• _What to do_
Transcribe the lines in the listing below, from the line with "Guía de los XV Premios Corresponsables" up to and including the line with "Corresponsables en España", without changing a single character.
Extracted information Start Marker
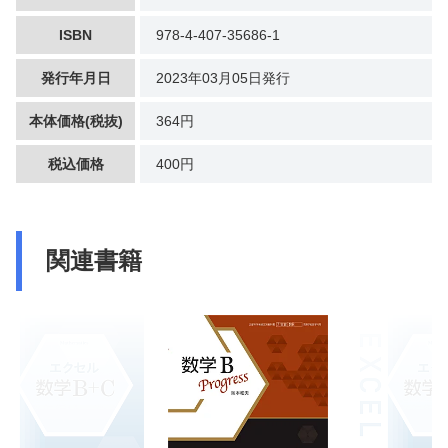
ISBN
978-4-407-35686-1
発行年月日
2023年03月05日発行
本体価格(税抜)
364円
税込価格
400円
関連書籍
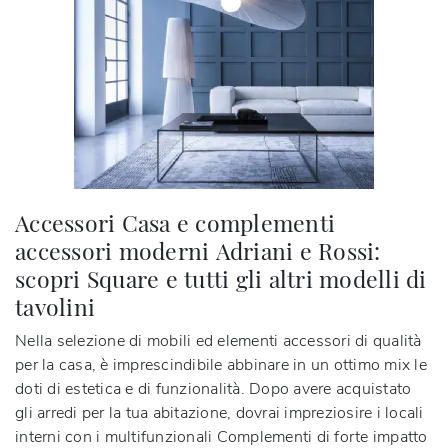
Accessori Casa e complementi
accessori moderni Adriani e Rossi:
scopri Square e tutti gli altri modelli di
tavolini
Nella selezione di mobili ed elementi accessori di qualità
per la casa, è imprescindibile abbinare in un ottimo mix le
doti di estetica e di funzionalità. Dopo avere acquistato
gli arredi per la tua abitazione, dovrai impreziosire i locali
interni con i multifunzionali Complementi di forte impatto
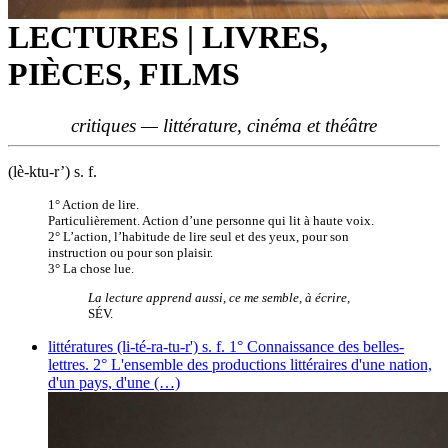
LECTURES | LIVRES,
PIÈCES, FILMS
critiques — littérature, cinéma et théâtre
(lè-ktu-r’) s. f.
1° Action de lire.
Particulièrement. Action d’une personne qui lit à haute voix.
2° L’action, l’habitude de lire seul et des yeux, pour son
instruction ou pour son plaisir.
3° La chose lue.
La lecture apprend aussi, ce me semble, à écrire,
SÉV.
littératures
(li-té-ra-tu-r') s. f. 1° Connaissance des belles-
lettres. 2° L'ensemble des productions littéraires d'une nation,
d'un pays, d'une (…)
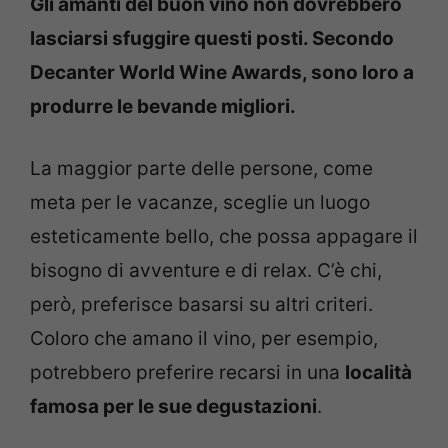
Gli amanti del buon vino non dovrebbero
lasciarsi sfuggire questi posti. Secondo
Decanter World Wine Awards, sono loro a
produrre le bevande migliori.
La maggior parte delle persone, come
meta per le vacanze, sceglie un luogo
esteticamente bello, che possa appagare il
bisogno di avventure e di relax. C’è chi,
però, preferisce basarsi su altri criteri.
Coloro che amano il vino, per esempio,
potrebbero preferire recarsi in una
località
famosa per le sue degustazioni
.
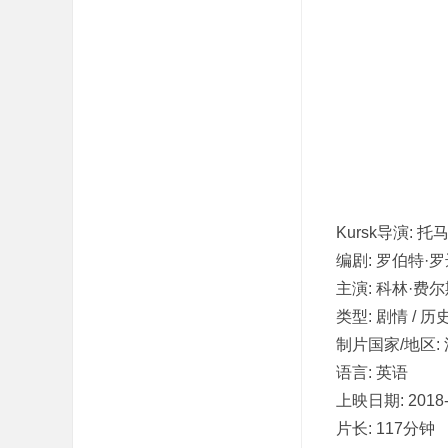
吧
Kursk导演: 
编剧: 罗伯特·罗
主演: 科林·费尔斯
类型: 剧情 / 历史
制片国家/地区: 
语言: 英语
上映日期: 2018-
片长: 117分钟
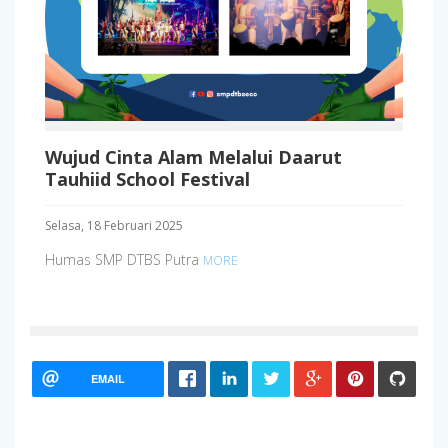
Wujud Cinta Alam Melalui Daarut
Tauhiid School Festival
Selasa, 18 Februari 2025
Humas SMP DTBS Putra
MORE
EMAIL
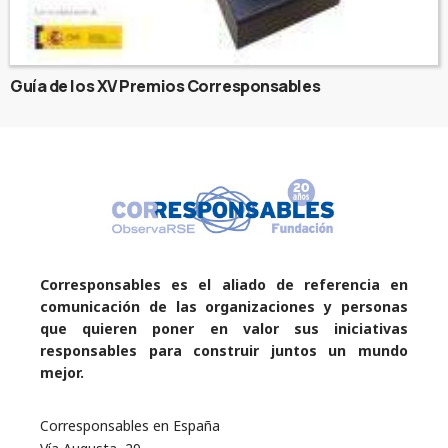
Guía de los XV Premios Corresponsables
Corresponsables es el aliado de referencia en
comunicación de las organizaciones y personas
que quieren poner en valor sus iniciativas
responsables para construir juntos un mundo
mejor.
Corresponsables en España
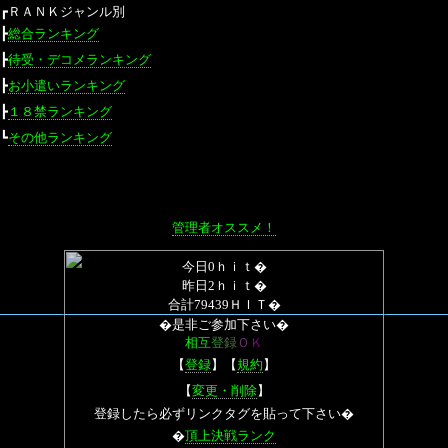
┏ＲＡＮＫジャンル別
┣
総合ランキング
┣
待受・デコメランキング
┣
お小遣いランキング
┣
１８禁ランキング
┗
その他ランキング
管理者オススメ！
今日0ｈｉｔ�
昨日2ｈｉｔ�
合計79439ＨＩＴ�
�是非ご参加下さい�
相
互
登
録
Ｏ
Ｋ
【
登録
】【
規約
】
【
変更・削除
】
登録したら必ずリンクタグを貼って下さい�
�
頂上決戦ランク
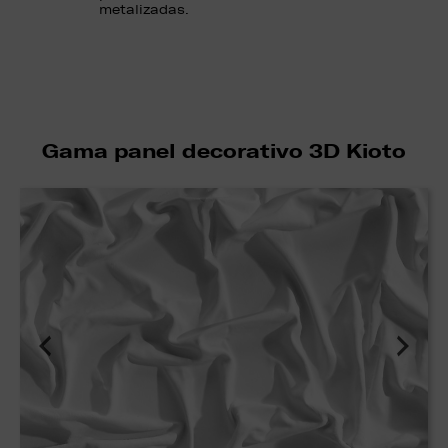
metalizadas.
Gama panel decorativo 3D Kioto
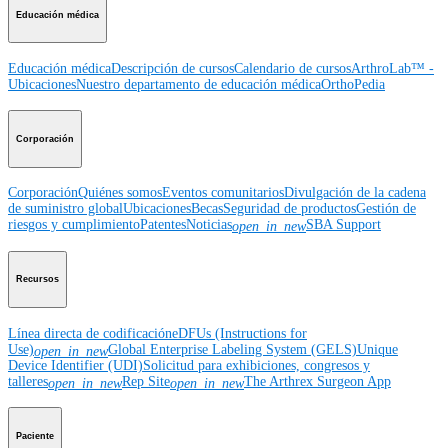
Educación médica
Educación médica
Descripción de cursos
Calendario de cursos
ArthroLab™ -
Ubicaciones
Nuestro departamento de educación médica
OrthoPedia
Corporación
Corporación
Quiénes somos
Eventos comunitarios
Divulgación de la cadena
de suministro global
Ubicaciones
Becas
Seguridad de productos
Gestión de
riesgos y cumplimiento
Patentes
Noticias
SBA Support
open_in_new
Recursos
Línea directa de codificación
eDFUs (Instructions for
Use)
Global Enterprise Labeling System (GELS)
Unique
open_in_new
Device Identifier (UDI)
Solicitud para exhibiciones, congresos y
talleres
Rep Site
The Arthrex Surgeon App
open_in_new
open_in_new
Paciente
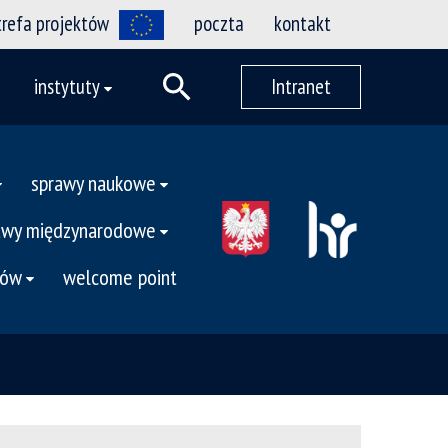
trefa projektów
poczta
kontakt
instytuty
Intranet
sprawy naukowe
awy międzynarodowe
tów
welcome point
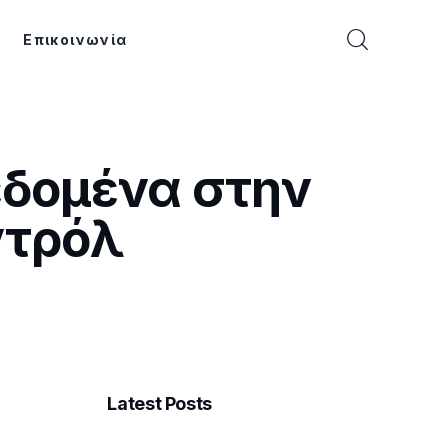
Επικοινωνία
εδομένα στην
ντρόλ
Latest Posts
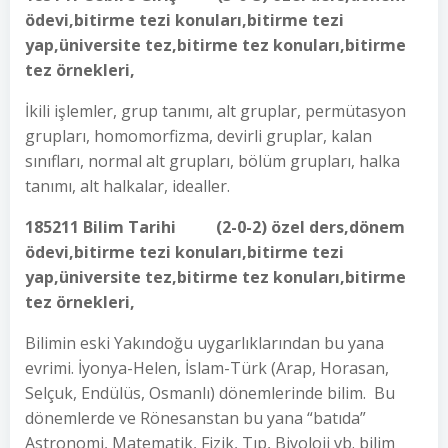
ödevi,bitirme tezi konuları,bitirme tezi
yap,üniversite tez,bitirme tez konuları,bitirme
tez örnekleri,
İkili işlemler, grup tanımı, alt gruplar, permütasyon
grupları, homomorfizma, devirli gruplar, kalan
sınıfları, normal alt grupları, bölüm grupları, halka
tanımı, alt halkalar, idealler.
185211 Bilim Tarihi (2-0-2) özel ders,dönem
ödevi,bitirme tezi konuları,bitirme tezi
yap,üniversite tez,bitirme tez konuları,bitirme
tez örnekleri,
Bilimin eski Yakındoğu uygarlıklarından bu yana
evrimi. İyonya-Helen, İslam-Türk (Arap, Horasan,
Selçuk, Endülüs, Osmanlı) dönemlerinde bilim. Bu
dönemlerde ve Rönesanstan bu yana “batıda”
Astronomi, Matematik, Fizik, Tıp, Biyoloji vb. bilim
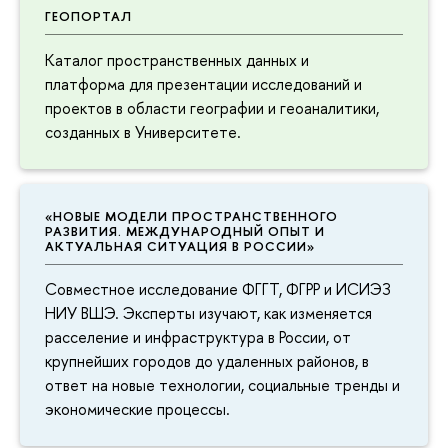
ГЕОПОРТАЛ
Каталог пространственных данных и
платформа для презентации исследований и
проектов в области географии и геоаналитики,
созданных в Университете.
«НОВЫЕ МОДЕЛИ ПРОСТРАНСТВЕННОГО
РАЗВИТИЯ. МЕЖДУНАРОДНЫЙ ОПЫТ И
АКТУАЛЬНАЯ СИТУАЦИЯ В РОССИИ»
Совместное исследование ФГГТ, ФГРР и ИСИЭЗ
НИУ ВШЭ. Эксперты изучают, как изменяется
расселение и инфраструктура в России, от
крупнейших городов до удаленных районов, в
ответ на новые технологии, социальные тренды и
экономические процессы.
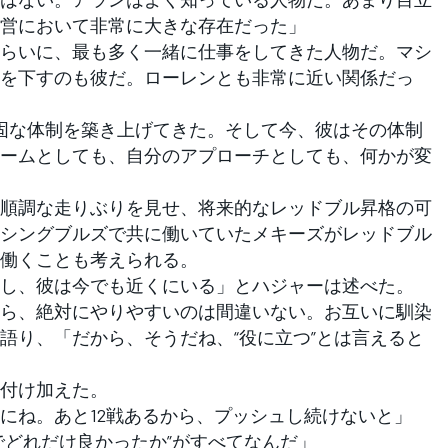
営において非常に大きな存在だった」
らいに、最も多く一緒に仕事をしてきた人物だ。マシ
を下すのも彼だ。ローレンとも非常に近い関係だっ
固な体制を築き上げてきた。そして今、彼はその体制
ームとしても、自分のアプローチとしても、何かが変
順調な走りぶりを見せ、将来的なレッドブル昇格の可
シングブルズで共に働いていたメキーズがレッドブル
働くことも考えられる。
し、彼は今でも近くにいる」とハジャーは述べた。
ら、絶対にやりやすいのは間違いない。お互いに馴染
語り、「だから、そうだね、“役に立つ”とは言えると
付け加えた。
にね。あと12戦あるから、プッシュし続けないと」
でどれだけ良かったか”がすべてなんだ」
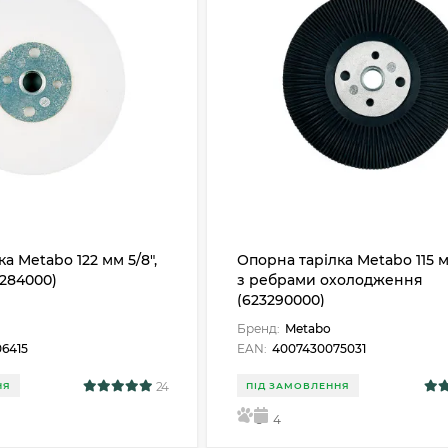
а Metabo 122 мм 5/8",
Опорна тарілка Metabo 115 
3284000)
з ребрами охолодження
(623290000)
Бренд:
Metabo
6415
EAN:
4007430075031
24
НЯ
ПІД ЗАМОВЛЕННЯ
5
4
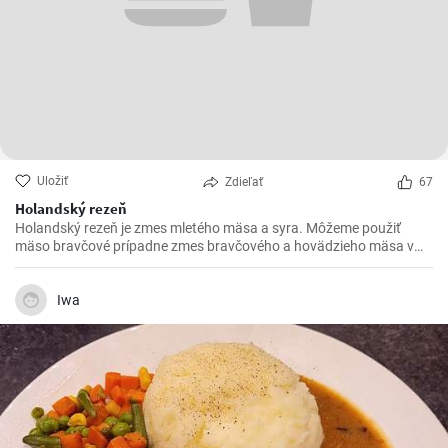
Uložiť
Zdieľať
67
Holandský rezeň
Holandský rezeň je zmes mletého mäsa a syra. Môžeme použiť
mäso bravčové prípadne zmes bravčového a hovädzieho mäsa v
pomere 2 : 1.
Iwa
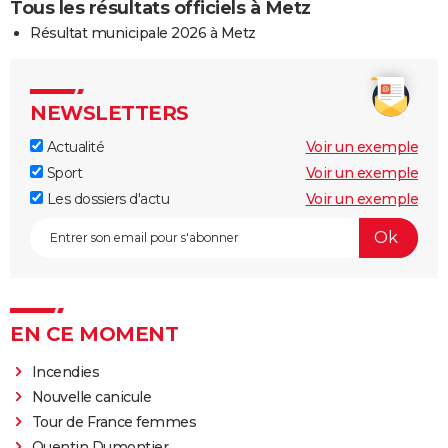
Tous les résultats officiels à Metz
Résultat municipale 2026 à Metz
NEWSLETTERS
Actualité
Voir un exemple
Sport
Voir un exemple
Les dossiers d'actu
Voir un exemple
EN CE MOMENT
Incendies
Nouvelle canicule
Tour de France femmes
Quentin Dumontier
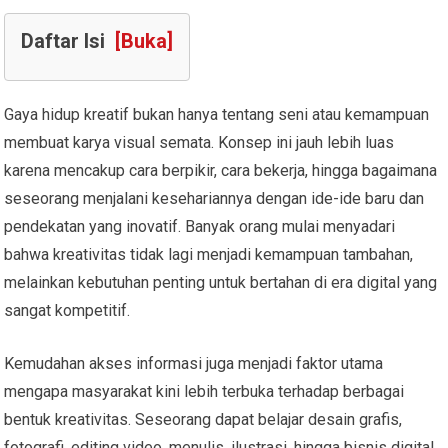
Daftar Isi
[Buka]
Gaya hidup kreatif bukan hanya tentang seni atau kemampuan
membuat karya visual semata. Konsep ini jauh lebih luas
karena mencakup cara berpikir, cara bekerja, hingga bagaimana
seseorang menjalani kesehariannya dengan ide-ide baru dan
pendekatan yang inovatif. Banyak orang mulai menyadari
bahwa kreativitas tidak lagi menjadi kemampuan tambahan,
melainkan kebutuhan penting untuk bertahan di era digital yang
sangat kompetitif.
Kemudahan akses informasi juga menjadi faktor utama
mengapa masyarakat kini lebih terbuka terhadap berbagai
bentuk kreativitas. Seseorang dapat belajar desain grafis,
fotografi, editing video, menulis, ilustrasi, hingga bisnis digital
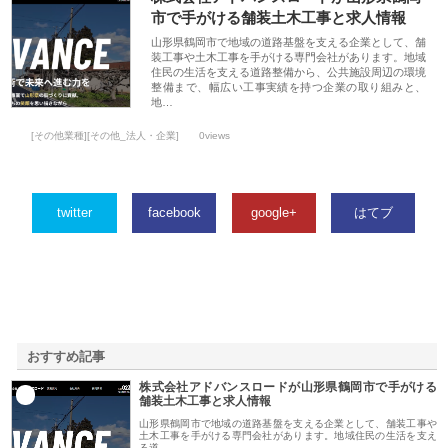
市で手がける舗装土木工事と求人情報
山形県鶴岡市で地域の道路基盤を支える企業として、舗
装工事や土木工事を手がける専門会社があります。地域
住民の生活を支える道路整備から、公共施設周辺の環境
整備まで、幅広い工事実績を持つ企業の取り組みと、
地…
[その他業種][その他_法人・企業]
0views
twitter
facebook
google+
はてブ
おすすめ記事
株式会社アドバンスロードが山形県鶴岡市で手がける
1
舗装土木工事と求人情報
山形県鶴岡市で地域の道路基盤を支える企業として、舗装工事や
土木工事を手がける専門会社があります。地域住民の生活を支え
る道…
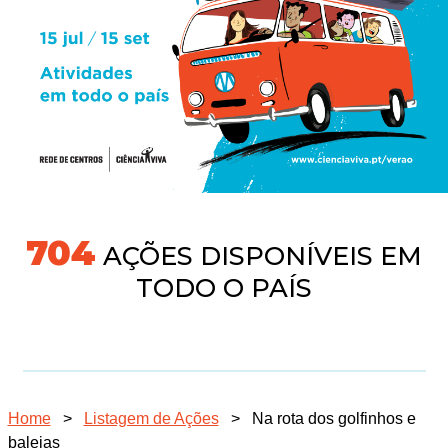
745
AÇÕES DISPONÍVEIS EM
TODO O PAÍS
Home
>
Listagem de Ações
>
Na rota dos golfinhos e
baleias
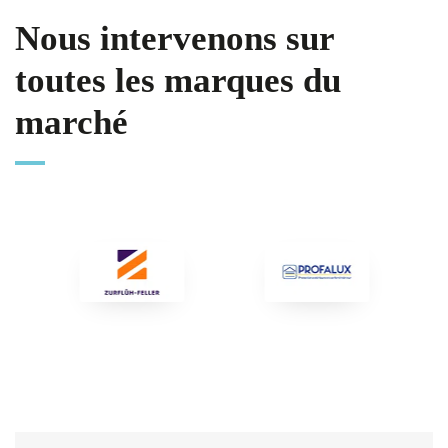
Nous intervenons sur
toutes les marques du
marché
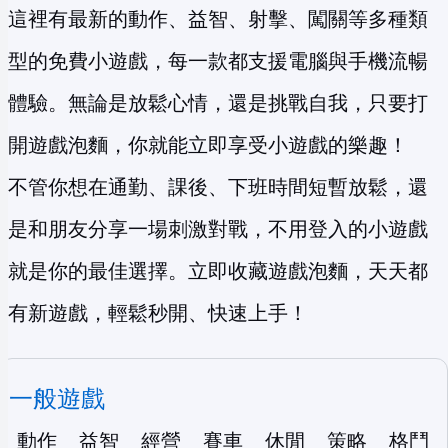
這裡有最新的動作、益智、射擊、闖關等多種類
型的免費小遊戲，每一款都支援電腦與手機流暢
體驗。無論是放鬆心情，還是挑戰自我，只要打
開遊戲泡麵，你就能立即享受小遊戲的樂趣！
不管你想在通勤、課後、下班時間短暫放鬆，還
是和朋友分享一場刺激對戰，不用登入的小遊戲
就是你的最佳選擇。立即收藏遊戲泡麵，天天都
有新遊戲，輕鬆秒開、快速上手！
一般遊戲
動作
益智
經營
賽車
休閒
策略
格鬥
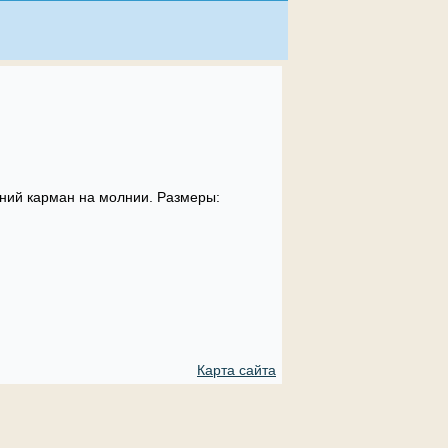
нний карман на молнии. Размеры:
Карта сайта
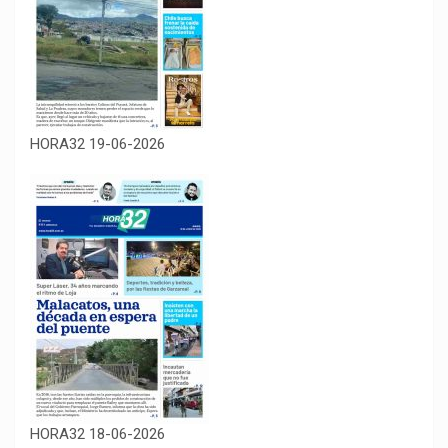
HORA32 19-06-2026
HORA32 18-06-2026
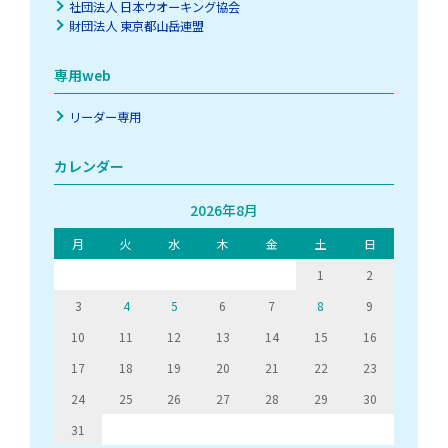
社団法人 日本ウオーキング協会
財団法人 東京都山岳連盟
専用web
リーダー専用
カレンダー
2026年8月
月
火
水
木
金
土
日
1
2
3
4
5
6
7
8
9
10
11
12
13
14
15
16
17
18
19
20
21
22
23
24
25
26
27
28
29
30
31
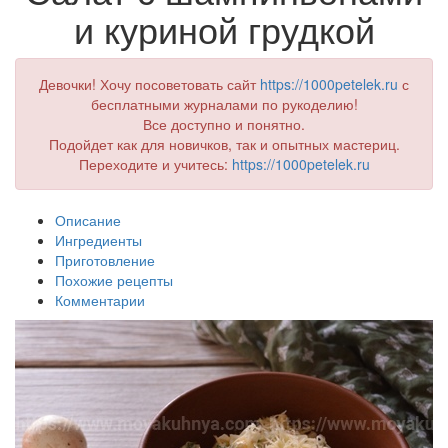
и куриной грудкой
Девочки! Хочу посоветовать сайт
https://1000petelek.ru
с
бесплатными журналами по рукоделию!
Все доступно и понятно.
Подойдет как для новичков, так и опытных мастериц.
Переходите и учитесь:
https://1000petelek.ru
Описание
Ингредиенты
Приготовление
Похожие рецепты
Комментарии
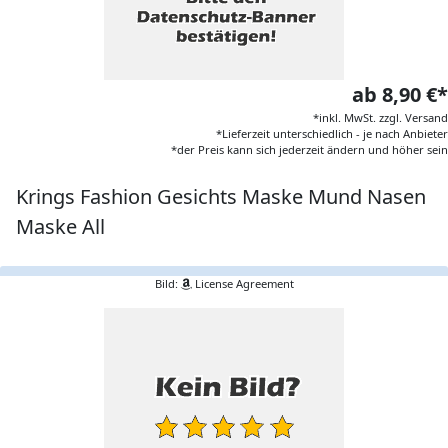
ab 8,90 €*
*inkl. MwSt. zzgl. Versand
*Lieferzeit unterschiedlich - je nach Anbieter
*der Preis kann sich jederzeit ändern und höher sein
Krings Fashion Gesichts Maske Mund Nasen
Maske All
Bild:
License Agreement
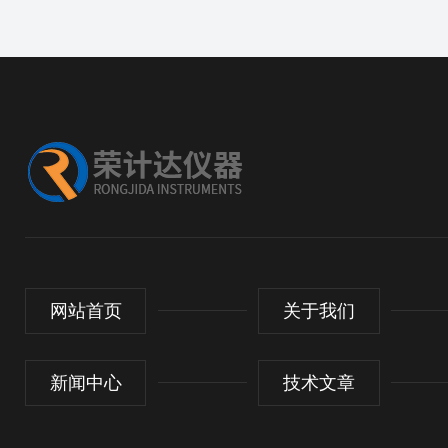
网站首页
关于我们
新闻中心
技术文章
Extracted information End Marker
• _Problem solution_
Guía de los XV Premios Corresponsables
Corresponsables es el aliado de referencia en
comunicación de las organizaciones y personas
que quieren poner en valor sus iniciativas
responsables para construir juntos un mundo
mejor.
Corresponsables en España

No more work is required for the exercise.